What you write should match, word for word, the lines from the one containing "Figure 6. XRD" through the end of the data, with no pictures.

- **INFORMATION SUPPLIED**:
* * * * * * * * *

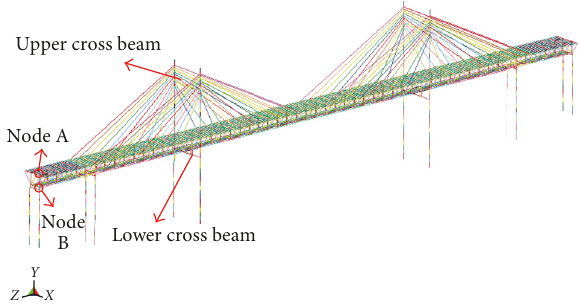
Figure 7: Finite element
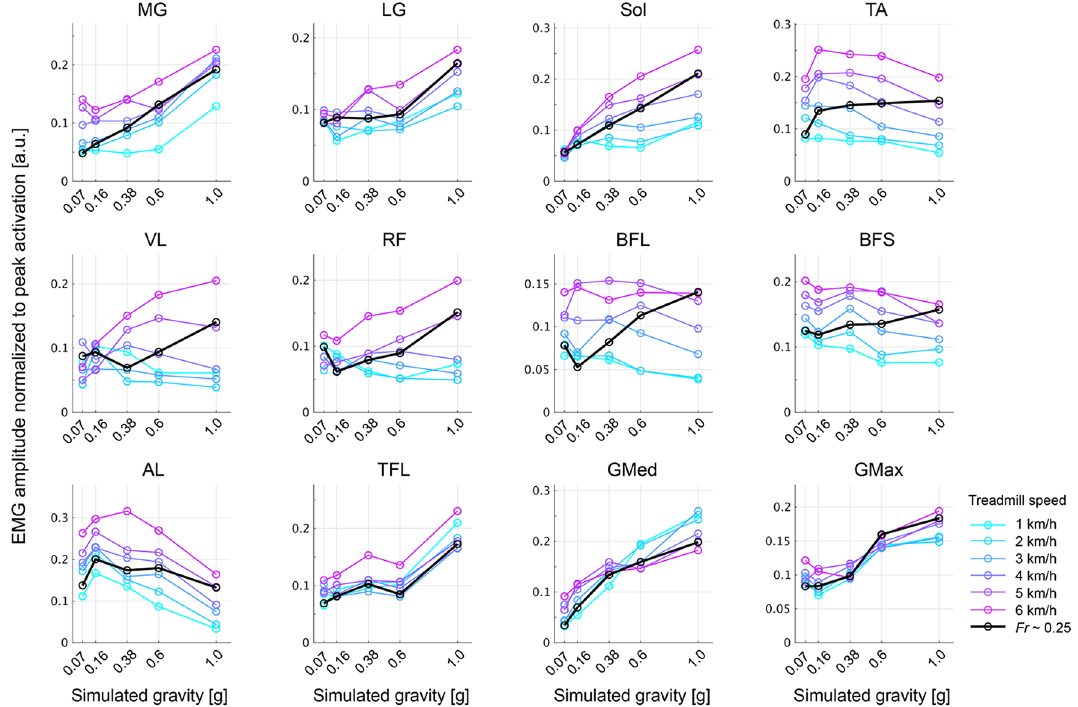
Figure 3. Mean muscle activity over time for all gravity levels and treadmill speeds. The processed EMGs shown in Fig. 2 are averaged across a series of gait cycles. The circles and lines for the individual treadmill speeds (1–6 km/h and speed corresponding to Fr ~ 0.25) are distinguished by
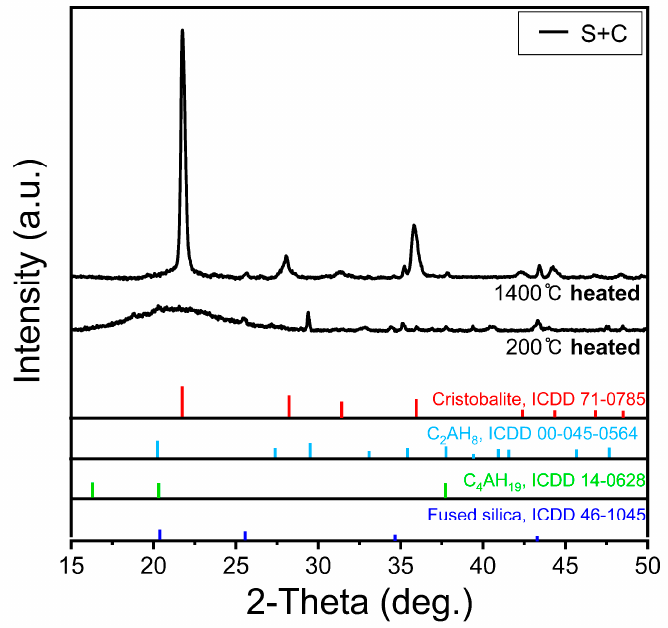
Figure 6. XRD peaks after heat treatment at 200 °C and 1400 °C of silica sand and CAC mixed molded body.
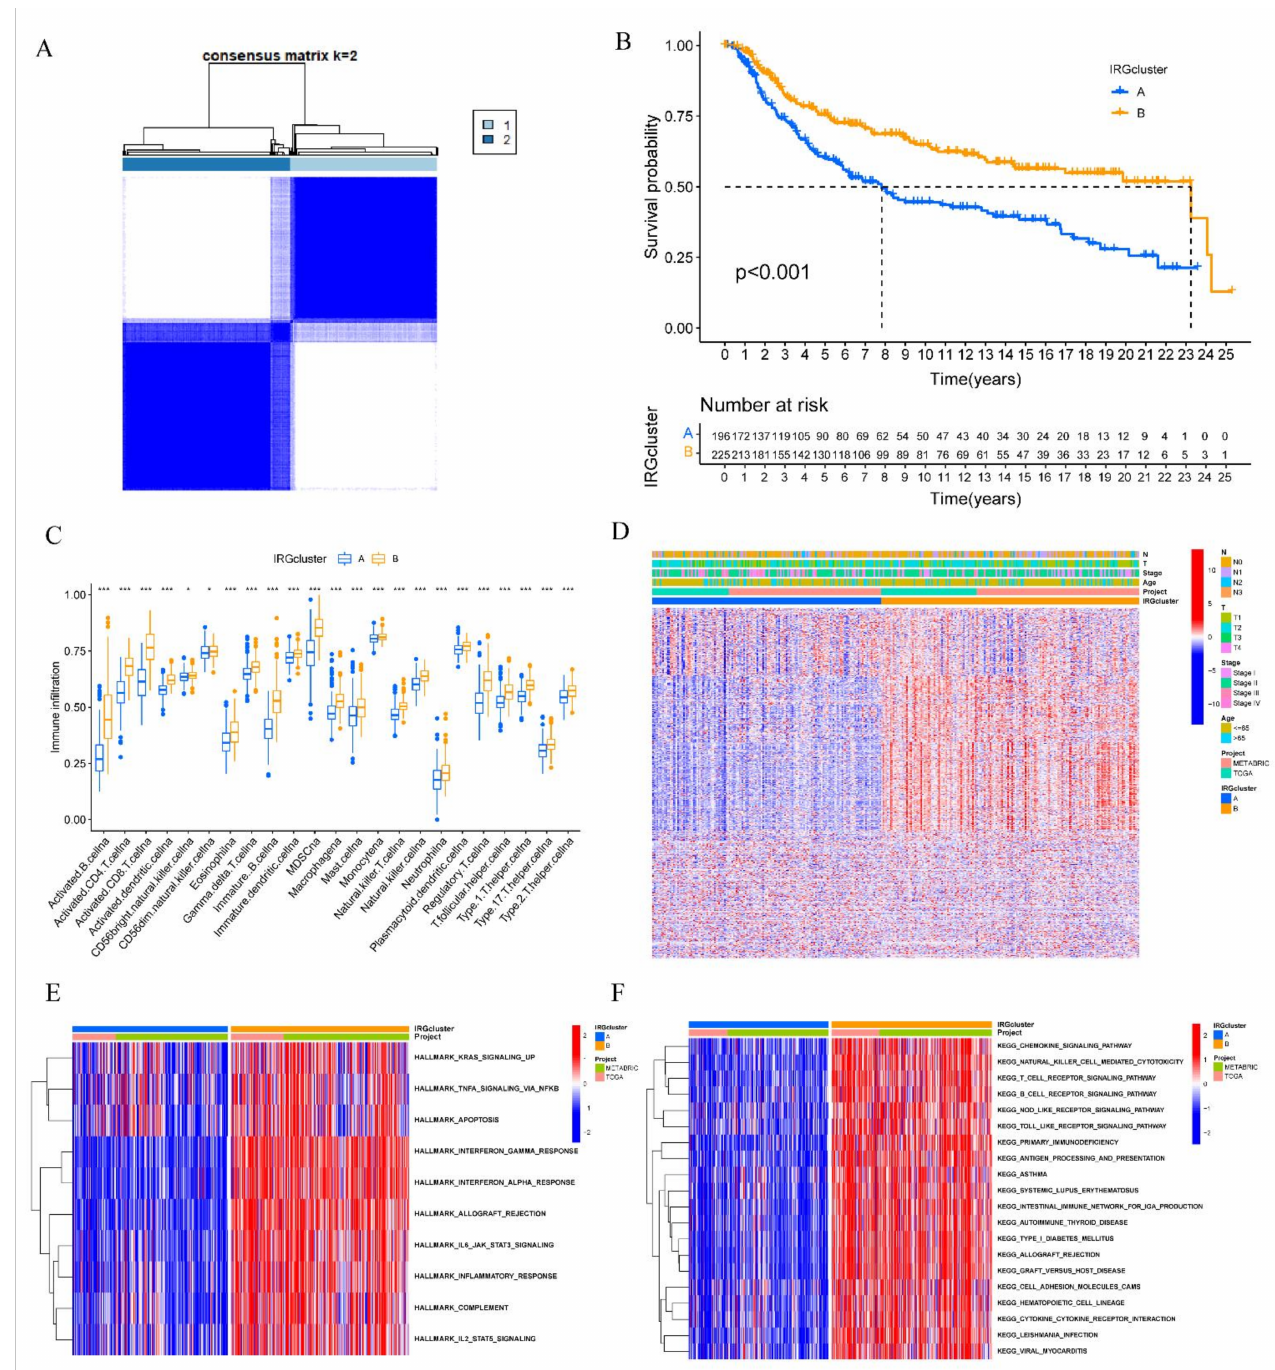
Figure 3. Identification of distinct IRGs subtypes in TNBC. ( A ) Consensus clustering matrix for k = 2 based on IRGs expression. ( B ) Kaplan–Meier curves of OS for two TNBC subtypes. The numbers of patients in IRGcluster-A and IRGcluster-B are 196 and 225, respectively. ( C ) The abundance of infiltrating immune cells in two IRGs subtypes. The lines in the boxes were the median value. The top and bottom ends of the boxes indicated interquartile range of values (* p < 0.05; *** p < 0.001). ( D ) Unsupervised clustering of IRGs expression to divide TNBC patients into two IRGs subtypes. The IRG clusters, projects, age, stage, tumor size, and node status were used as patient annotations. ( E , F ) Heat map showed the GSVA score of hallmark signature and KEGG pathways in different IRGcluster. Red means activated pathways and blue means inhibited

* * * * * * * * *

- **EXERCISE OUTPUT**:
Figure 6. XRD peaks after heat treatment at 200 °C and 1400 °C of silica sand and CAC mixed molded body.
Figure 3. Identification of distinct IRGs subtypes in TNBC. ( A ) Consensus clustering matrix for k = 2 based on IRGs expression. ( B ) Kaplan–Meier curves of OS for two TNBC subtypes. The numbers of patients in IRGcluster-A and IRGcluster-B are 196 and 225, respectively. ( C ) The abundance of infiltrating immune cells in two IRGs subtypes. The lines in the boxes were the median value. The top and bottom ends of the boxes indicated interquartile range of values (* p < 0.05; *** p < 0.001). ( D ) Unsupervised clustering of IRGs expression to divide TNBC patients into two IRGs subtypes. The IRG clusters, projects, age, stage, tumor size, and node status were used as patient annotations. ( E , F ) Heat map showed the GSVA score of hallmark signature and KEGG pathways in different IRGcluster. Red means activated pathways and blue means inhibited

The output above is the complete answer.